GUVアウターソリューションの上に300マイクロリットルの脂質と油の混合物を静かにピペットで移します。インキュベーション後、溶液1〜3、可溶性sfGFPまたはグルタミン酸受容体sfGFPの変異体をコードするDNAプラスミド、マウスRNAse、および1モルのスクロースをバイアルにピペッティングしてCFE反応を組み立てます。超純脱イオン水を加えて、反応量を20マイクロリットルにします。
20マイクロリットルの反応混合物が入った微量遠心チューブに、600マイクロリットルの脂質-油混合物を加えます。ピペットで1分間激しく上下に動かし、反応を乳化します。チューブ内のオイル層の上にインナーエマルジョンをやさしく重ねます。
摂氏4度で2000gで10分間遠心分離します。次に、マイクロ遠心チューブから余分な油と外部溶液を慎重にピペットで取り出します。GUVペレットを残りの溶液に穏やかに混合して再懸濁します。
GUV溶液を清潔な96ウェルの透明な平底プレートに移し、インキュベーションします。密封したプレートをプレートリーダーに移し、摂氏37度で5〜6時間インキュベートします。インキュベーション後、プレートを倒立共焦点顕微鏡に置きます。
GUVを含む関心領域に焦点を合わせ、488ナノメートルの励起波長で画像をキャプチャします。画像をTIFF形式で保存します。画像処理ソフトウェアで画像を開きます。
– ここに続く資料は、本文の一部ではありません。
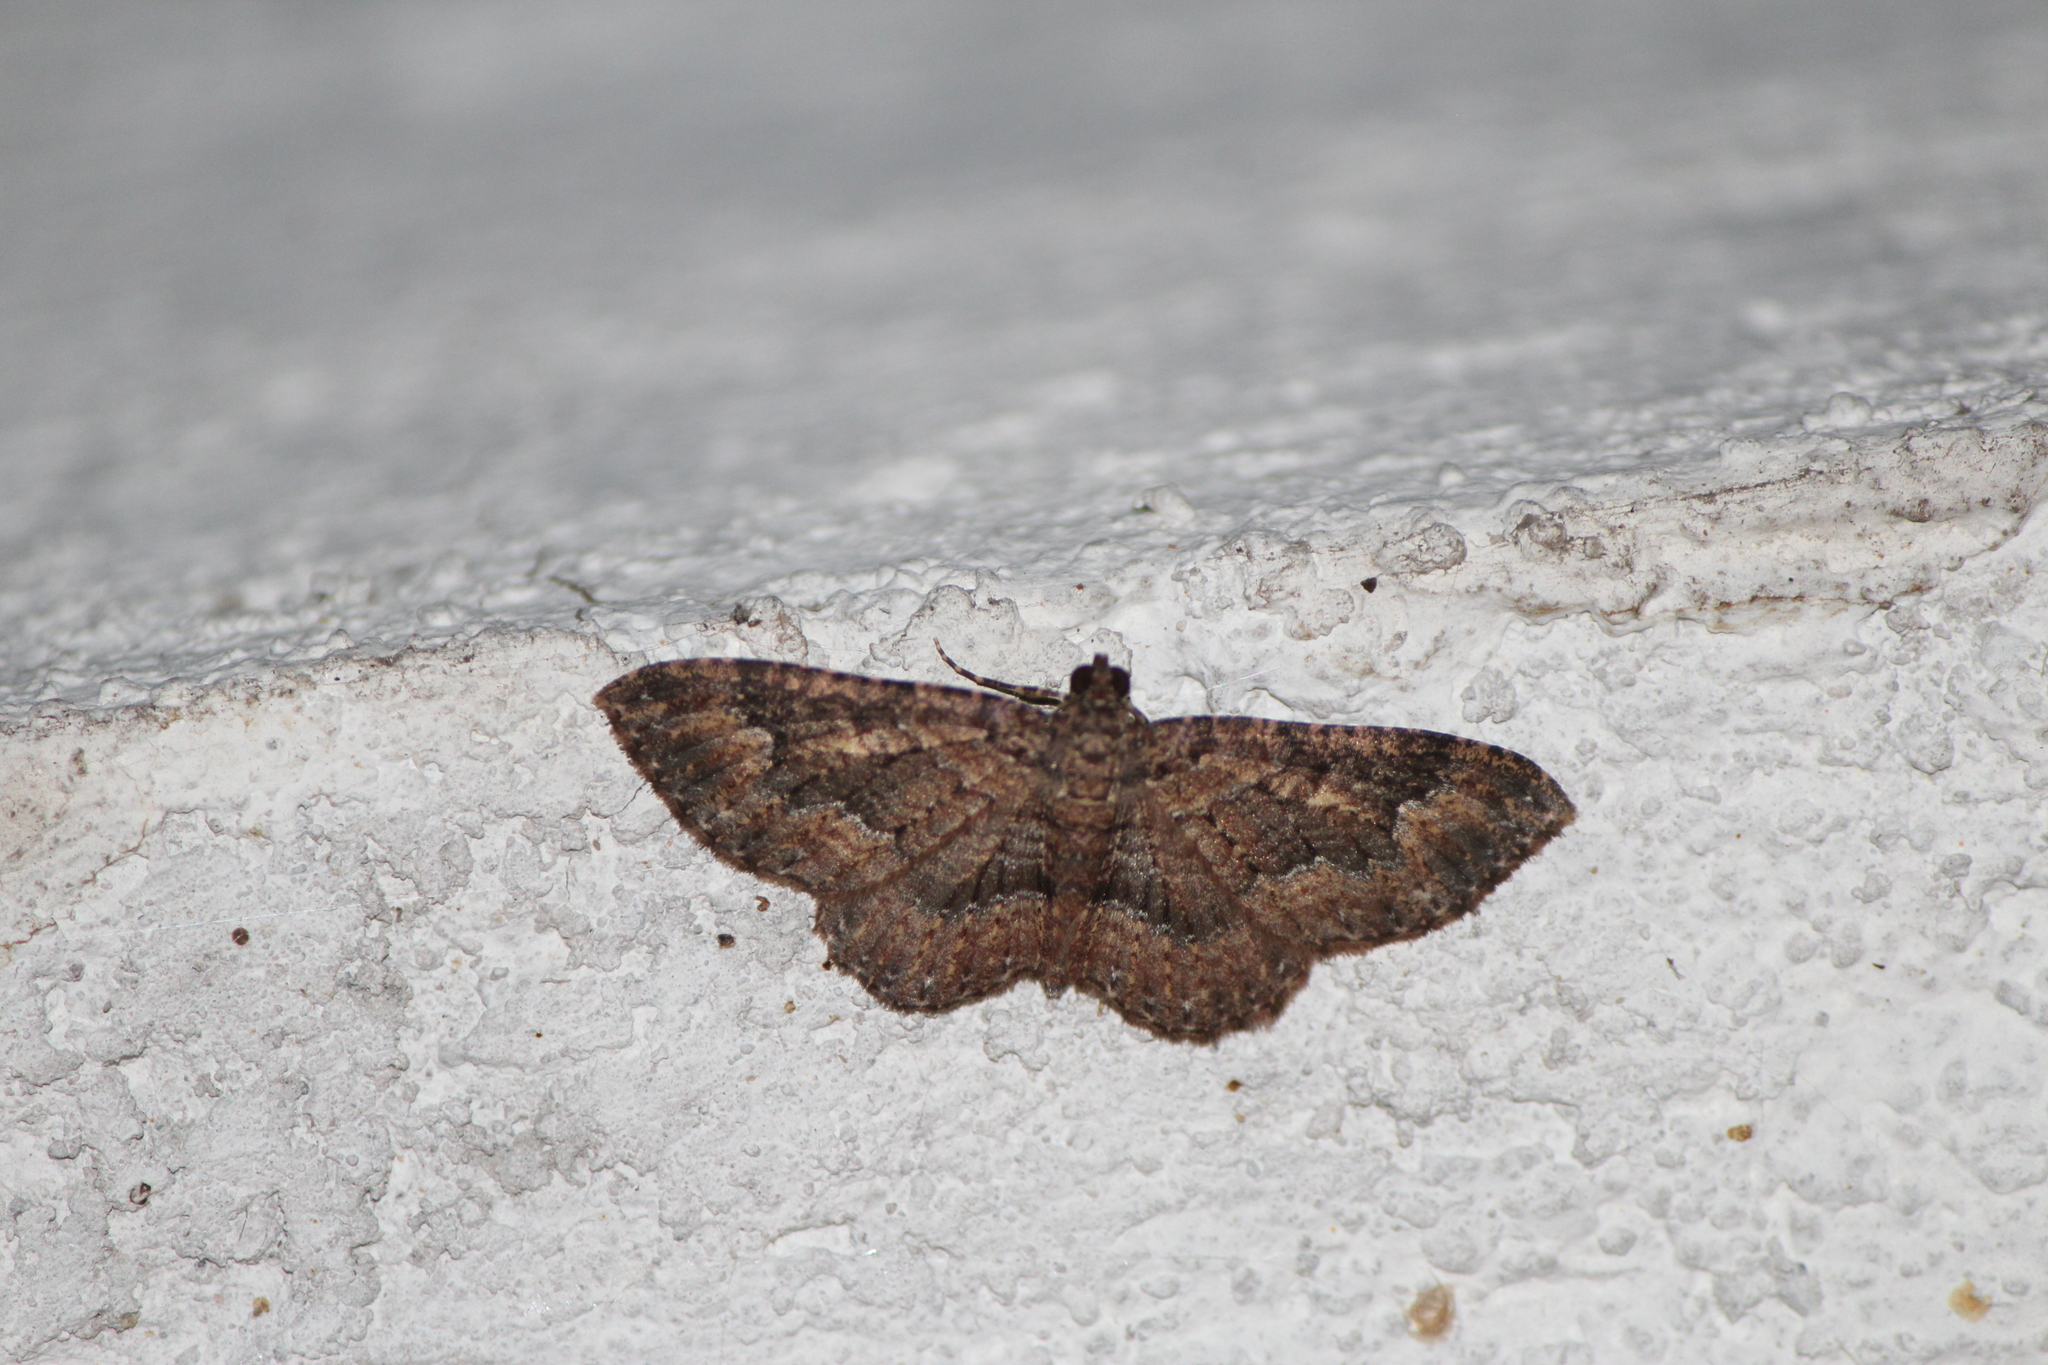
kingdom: Animalia
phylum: Arthropoda
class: Insecta
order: Lepidoptera
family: Geometridae
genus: Disclisioprocta
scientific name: Disclisioprocta stellata
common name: Somber carpet
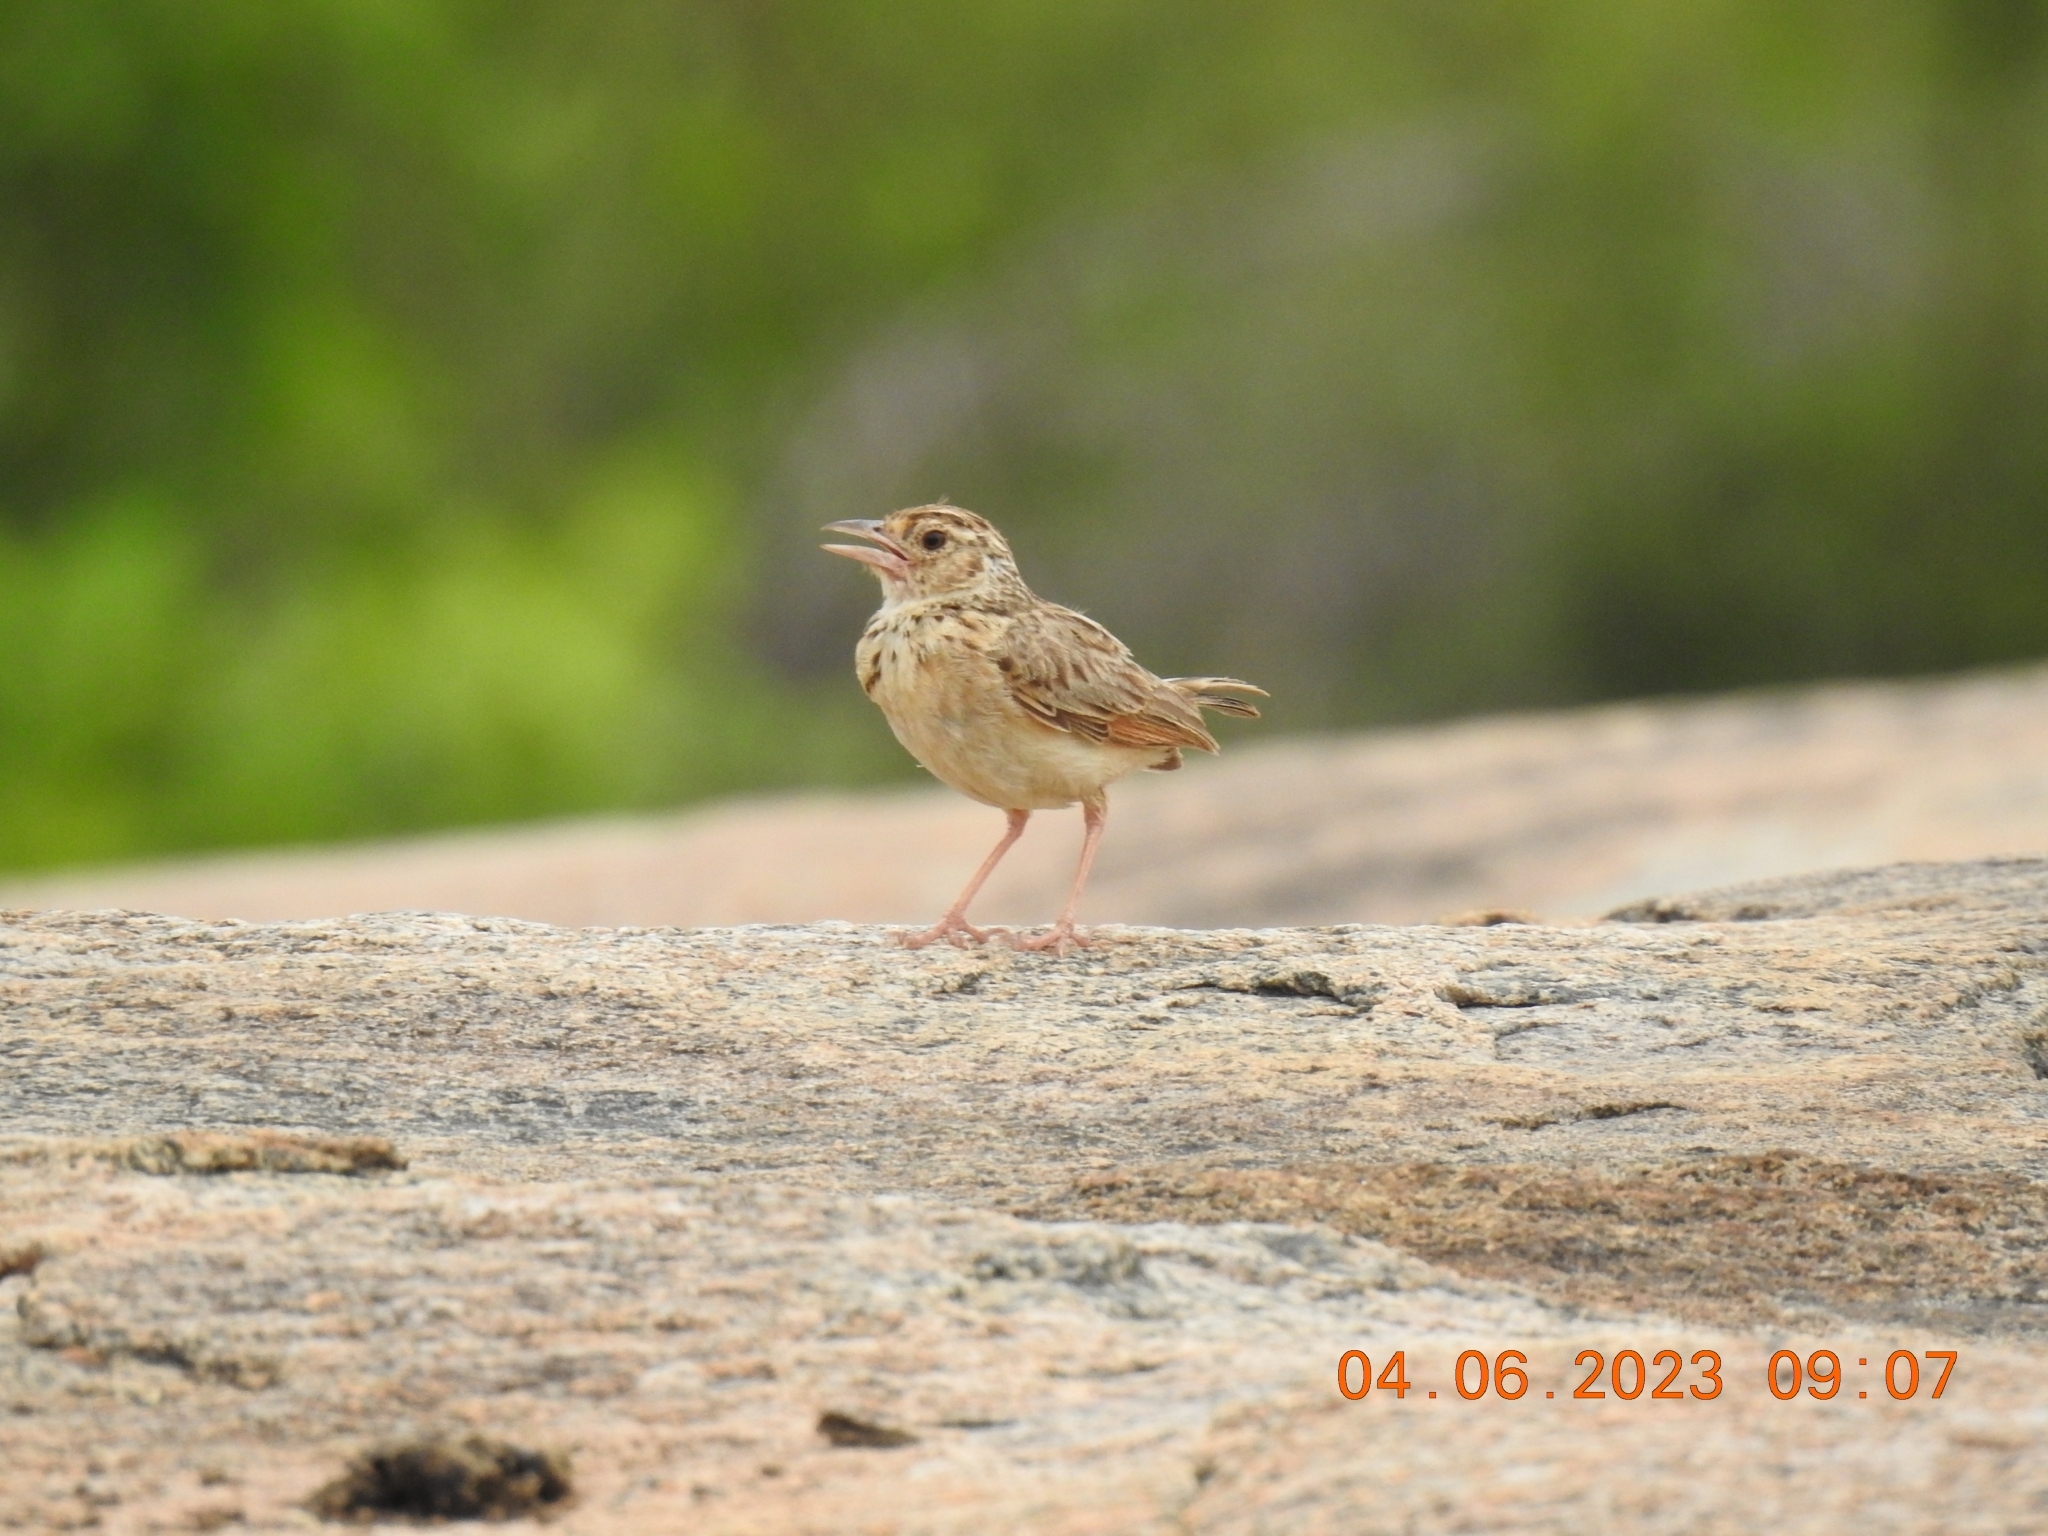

明るさ/コントラスト設定パネルをクリックして開きます。次に、明るさとコントラストを調整して、蛍光タンパク質が見えるようにします。GUVにカプセル化された野生型グルタミン酸受容体無細胞発現反応は、優れた発現と膜局在を示しました。
PRSP-グルタミン酸受容体は凝集し、点状形成されやすいという問題がありました。可溶性sfGFPはGUVSで発現し、GUVルーメンに留まりました。